[Math] simple bijection between $\mathbb{R}^2$ and lines on a plane

Question

The two sets have the same cardinality as $\mathbb{R}$, so there is a bijection, but I can't come up with a simple function or prove that one does not exist.

Answer 1

I will do this by using first a bijection from lines in the plane to lines in the plane that do not go through the origin (this is very similar to the standard bijection $[0,1]\to (0,1]$, if you're familiar with that). Then a bijection from lines that do not contain the origin to the plane with the origin taken away. Finally, a bijection from $\Bbb R^2\setminus\{0\}$ to the plane.

For each line through the origin, find its normal vector in the direction most upwards (the direction with positive $y$-coordinate) (for the $y$-axis, use the vector $(1,0)$). Then take each of those lines and move them one unit in that normal direction. Then take any line it landed on, and move that one unit in the same direction, and so on.

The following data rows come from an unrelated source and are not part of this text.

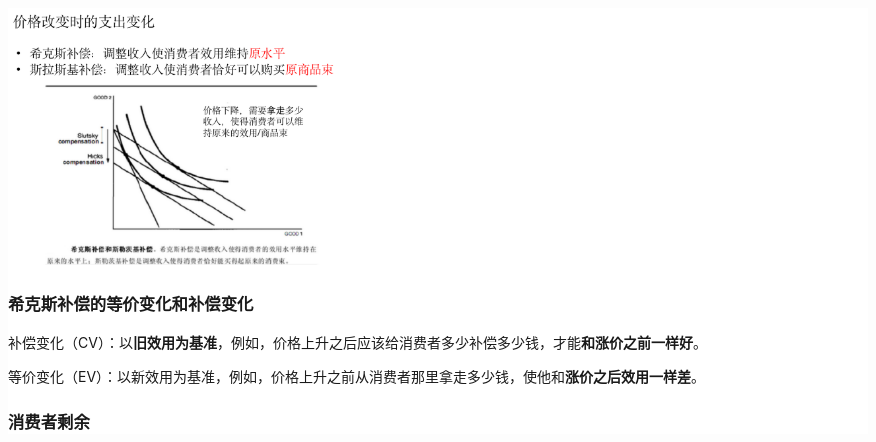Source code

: <img src="复习笔记.assets/image-20201116212451831.png" alt="image-20201116212451831" style="zoom:33%;" />



### 希克斯补偿的等价变化和补偿变化

补偿变化（CV）：以**旧效用为基准**，例如，价格上升之后应该给消费者多少补偿多少钱，才能**和涨价之前一样好**。

等价变化（EV）：以新效用为基准，例如，价格上升之前从消费者那里拿走多少钱，使他和**涨价之后效用一样差**。

### 消费者剩余

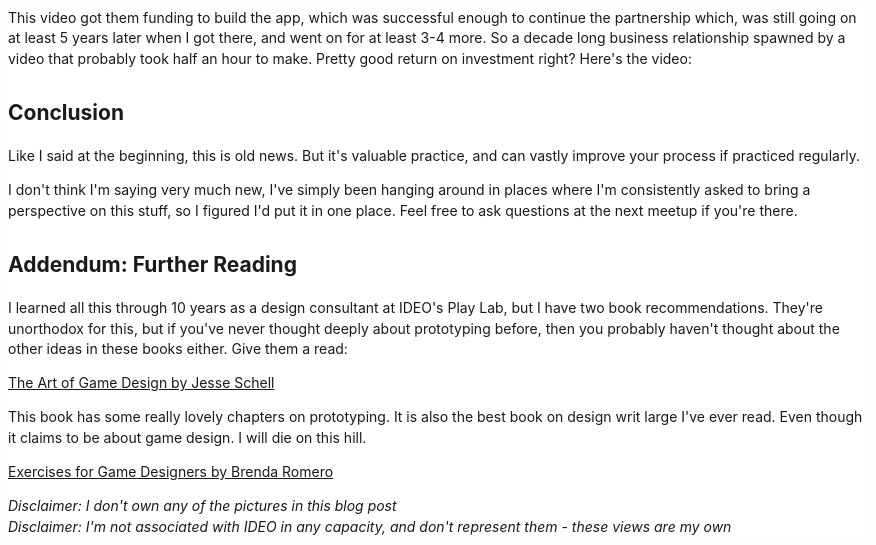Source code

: This video got them funding to build the app, which was successful enough to continue the partnership which, was still going on at least 5 years later when I got there, and went on for at least 3-4 more. So a decade long business relationship spawned by a video that probably took half an hour to make. Pretty good return on investment right?
Here's the video:

<iframe width="560" height="315" src="https://www.youtube.com/embed/-SOeMA3DUEs?si=5ofxNIIn-F5vrxzh" title="YouTube video player" frameborder="0" allow="accelerometer; autoplay; clipboard-write; encrypted-media; gyroscope; picture-in-picture; web-share" referrerpolicy="strict-origin-when-cross-origin" allowfullscreen></iframe>

## Conclusion

Like I said at the beginning, this is old news. But it's valuable practice, and can vastly improve your process if practiced regularly.

I don't think I'm saying very much new, I've simply been hanging around in places where I'm consistently asked to bring a perspective on this stuff, so I figured I'd put it in one place. Feel free to ask questions at the next meetup if you're there.

## Addendum: Further Reading

I learned all this through 10 years as a design consultant at IDEO's Play Lab, but I have two book recommendations. They're unorthodox for this, but if you've never thought deeply about prototyping before, then you probably haven't thought about the other ideas in these books either. Give them a read:

[The Art of Game Design by Jesse Schell](https://schellgames.com/art-of-game-design/)

This book has some really lovely chapters on prototyping. It is also the best book on design writ large I've ever read. Even though it claims to be about game design. I will die on this hill.

[Exercises for Game Designers by Brenda Romero](https://romero.com/shop/p/challenges-for-game-designers-by-brenda-romero-ian-schreiber-ek7rx)

*Disclaimer: I don't own any of the pictures in this blog post*<br />
*Disclaimer: I'm not associated with IDEO in any capacity, and don't represent them - these views are my own*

In other words, if you prescribe to each line in the plane a normal vector in this manner, then each line whose distance to the origin is an integer, and where the origin lies on the opposite side from the normal vector, is to be moved one unit in the direction of its normal vector. This gives a bijection between the lines in the plane and the lines in the plane that do not go through the origin.

Now, for each line in the plane that doesn't go through the origin, it has a unique representation on the form $ax+by = 1$ where $a$ and $b$ are not both zero, and for each such pair $a, b$, we get a unique line. Let each line correspond to the point $(a, b)\in \Bbb R^2$, and we have a bijection between lines that do not go through the origin to the plane without the origin.

Finally, a bijection between $\Bbb R^2\setminus\{0\}$ and $\Bbb R^2$, I think you can find yourself.